Texte étudié:
++++++

Fréchette se demande en effet si Brentano et ceux qui le suivent échappent à ce qu’est le normativisme du point de vue de Husserl. Si ce n’est pas le cas, on ne peut pas dire que, selon Brentano et tous ses héritiers, les vérités philosophiques sont non normatives ni que ces vérités sont au plus un fondement partiel pour des normes. Si ce n’est pas le cas, alors, du point de vue de Husserl, la philosophie de Brentano, de ceux qui le suivent de près ainsi que des néo-kantiens (mais pas de Kant lui-même) est coupable de normativisme. On pourrait même dire que cette forme de normativisme est un précurseur mentaliste du normativisme linguistique de Wittgenstein et de ceux qui le suivent.

Fréchette cite Brentano, son éditeur et fidèle élève, Kraus, ainsi qu’un élève qui n’est que partiellement fidèle au maître, Marty (un Suisse qui rejette l’autorité habsbourgeoise) comme exemples de philosophes qui n’acceptent pas que le normatif ait un fondement partiel qui soit non normatif. Or toute la question est de savoir si, selon l’un ou l’autre de ces trois philosophes, la propriété de rectitude (Richtigkeit) est ou n’est pas normative, si elle est ou n’est pas fondamentale et si elle peut ou non être identique à la propriété de vérité.

Notons d’abord que la rectitude selon Brentano et tous ses élèves directs est une propriété non seulement de la croyance et du jugement (et de l’inférence, des réponses, etc.) mais aussi du désir et des émotions. Cette conception très large de la rectitude, comme une propriété non seulement des états ou « actes » intellectuels » mais aussi des états non intellectuels, se trouve déjà chez Platon et Aristote. Mais à part quelques applications chez Anselme et Thomas, elle semble avoir été très largement ignorée jusqu’à ce que Brentano la réintroduise avec force dans la discussion philosophique. Dans la philosophie analytique récente, la notion de « correctness » joue un rôle important dans la philosophie dummettienne de l’affirmation. Ailleurs dans cette tradition, l’idée que les désirs ou émotions puissent être « fitting » occupe une place toujours plus importante. Brentano et ses élèves ne semblent jamais avoir été troublés par la possibilité que le sens dans lequel une émotion puisse être correcte n’ait qu’une similarité lointaine avec le sens dans lequel un jugement puisse être correct, ni par la possibilité que la rectitude ne soit pas une propriété aussi directe d’un désir que d’un jugement.

++++++

Données fournies:
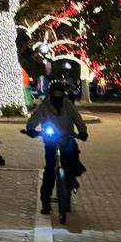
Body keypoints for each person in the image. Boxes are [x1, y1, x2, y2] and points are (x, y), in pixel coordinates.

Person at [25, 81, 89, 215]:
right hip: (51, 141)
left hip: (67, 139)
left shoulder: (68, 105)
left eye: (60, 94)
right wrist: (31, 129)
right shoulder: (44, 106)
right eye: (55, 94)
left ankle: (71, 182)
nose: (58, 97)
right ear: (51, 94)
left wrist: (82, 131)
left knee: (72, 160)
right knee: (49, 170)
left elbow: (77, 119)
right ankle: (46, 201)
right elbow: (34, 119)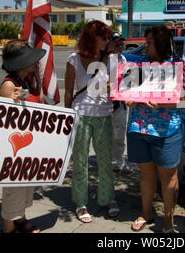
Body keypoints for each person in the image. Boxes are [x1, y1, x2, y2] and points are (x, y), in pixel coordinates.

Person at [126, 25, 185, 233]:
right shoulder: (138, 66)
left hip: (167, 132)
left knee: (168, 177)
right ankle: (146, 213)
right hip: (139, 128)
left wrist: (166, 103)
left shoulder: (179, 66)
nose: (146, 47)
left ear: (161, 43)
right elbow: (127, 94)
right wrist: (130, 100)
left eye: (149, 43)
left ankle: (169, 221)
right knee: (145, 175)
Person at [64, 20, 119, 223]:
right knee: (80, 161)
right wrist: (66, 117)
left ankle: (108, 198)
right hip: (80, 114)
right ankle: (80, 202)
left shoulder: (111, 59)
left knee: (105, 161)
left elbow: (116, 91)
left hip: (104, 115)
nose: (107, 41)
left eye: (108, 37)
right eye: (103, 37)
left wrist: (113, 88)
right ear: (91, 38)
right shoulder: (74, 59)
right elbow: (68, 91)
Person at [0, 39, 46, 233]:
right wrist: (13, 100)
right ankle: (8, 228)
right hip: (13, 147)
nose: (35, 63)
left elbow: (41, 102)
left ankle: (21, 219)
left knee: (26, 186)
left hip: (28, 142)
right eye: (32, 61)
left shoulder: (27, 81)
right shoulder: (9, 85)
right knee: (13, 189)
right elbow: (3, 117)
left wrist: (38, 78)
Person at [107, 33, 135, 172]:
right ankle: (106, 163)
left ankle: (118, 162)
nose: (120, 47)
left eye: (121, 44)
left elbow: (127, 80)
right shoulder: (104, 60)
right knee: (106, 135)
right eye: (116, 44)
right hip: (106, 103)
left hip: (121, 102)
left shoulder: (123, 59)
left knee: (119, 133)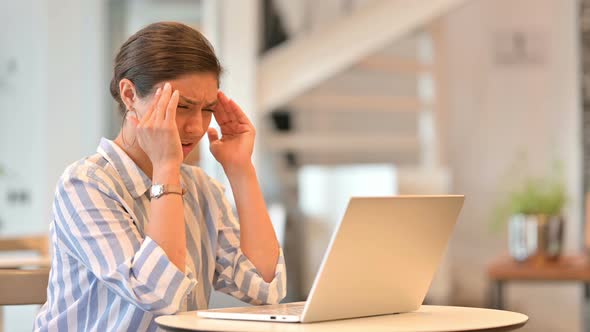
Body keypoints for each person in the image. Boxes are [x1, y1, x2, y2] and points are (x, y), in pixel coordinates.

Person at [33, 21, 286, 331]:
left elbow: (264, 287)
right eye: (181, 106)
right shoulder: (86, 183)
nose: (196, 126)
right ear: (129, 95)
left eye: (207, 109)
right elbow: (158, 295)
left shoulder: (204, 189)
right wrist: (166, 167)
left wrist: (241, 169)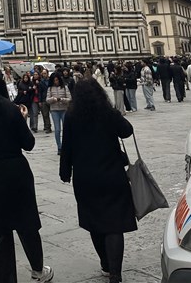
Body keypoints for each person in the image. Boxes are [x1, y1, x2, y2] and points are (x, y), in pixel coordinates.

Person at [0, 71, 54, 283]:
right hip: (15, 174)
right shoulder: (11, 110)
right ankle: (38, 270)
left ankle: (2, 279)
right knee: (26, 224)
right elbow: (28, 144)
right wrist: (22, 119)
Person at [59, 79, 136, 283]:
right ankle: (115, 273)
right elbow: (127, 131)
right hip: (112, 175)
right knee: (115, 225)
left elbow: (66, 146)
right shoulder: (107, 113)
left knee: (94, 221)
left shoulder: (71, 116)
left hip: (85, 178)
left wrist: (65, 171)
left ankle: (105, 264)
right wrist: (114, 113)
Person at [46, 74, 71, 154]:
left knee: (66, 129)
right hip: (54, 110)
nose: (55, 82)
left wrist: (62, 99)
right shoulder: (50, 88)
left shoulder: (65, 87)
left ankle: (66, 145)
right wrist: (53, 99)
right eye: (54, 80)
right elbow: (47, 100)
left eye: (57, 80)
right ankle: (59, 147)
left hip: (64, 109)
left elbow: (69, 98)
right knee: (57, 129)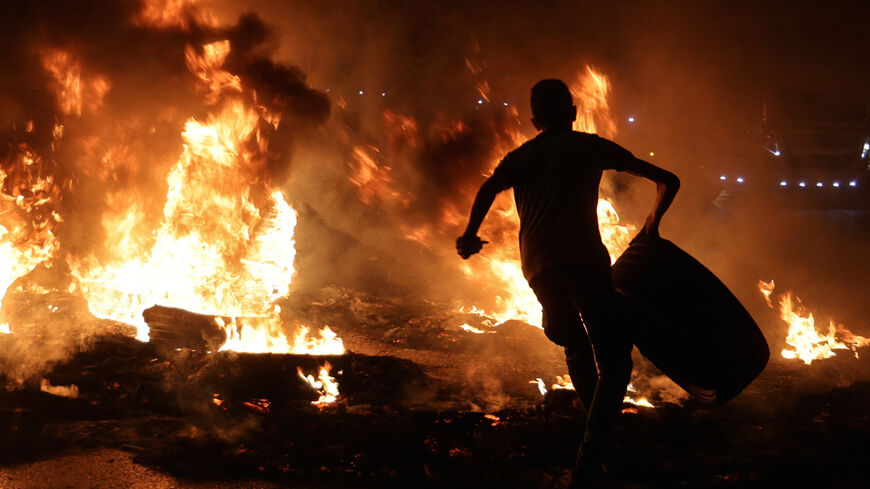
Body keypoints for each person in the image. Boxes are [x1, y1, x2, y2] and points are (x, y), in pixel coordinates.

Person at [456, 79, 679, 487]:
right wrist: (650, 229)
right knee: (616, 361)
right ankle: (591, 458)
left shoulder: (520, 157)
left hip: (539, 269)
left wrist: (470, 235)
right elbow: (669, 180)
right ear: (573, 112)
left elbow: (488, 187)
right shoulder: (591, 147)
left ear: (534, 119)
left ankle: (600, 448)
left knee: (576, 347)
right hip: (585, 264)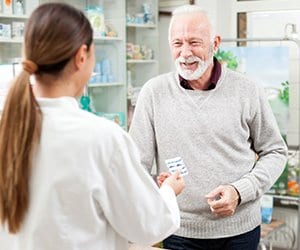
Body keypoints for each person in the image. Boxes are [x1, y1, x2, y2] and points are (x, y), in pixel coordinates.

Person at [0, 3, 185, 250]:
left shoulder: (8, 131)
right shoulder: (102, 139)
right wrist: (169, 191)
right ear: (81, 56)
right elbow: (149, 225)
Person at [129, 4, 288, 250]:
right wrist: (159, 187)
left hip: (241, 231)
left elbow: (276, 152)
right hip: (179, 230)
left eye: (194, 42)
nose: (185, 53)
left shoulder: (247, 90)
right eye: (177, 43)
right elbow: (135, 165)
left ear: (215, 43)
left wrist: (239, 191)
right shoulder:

++++++

Votre consigne:
Poursuivez, s'il vous plaît, le texte sur Brentano et la rectitude à partir de sa dernière phrase.

Réponse au problème:
Le fait qu’une croyance ou une émotion soit correcte — que l’on croie que p et p, que l’on s’indigne d’une situation qui est en effet injuste — est-il primitif ou fondé ? Selon les élèves de Brentano qui sont (devenus) des réalistes naïfs, tels que Husserl et Marty, si le jugement que p est correct, il est correct parce que p, si l’amour de l’amour est correct, c’est parce que l’amour a une valeur positive intrinsèque. Selon Brentano et Kraus, par contre, rien ne justifie objectivement, rien n’explique, la rectitude d’un jugement ou d’une émotion, même si la saisie de la rectitude d’un jugement ou d’une émotion est motivée.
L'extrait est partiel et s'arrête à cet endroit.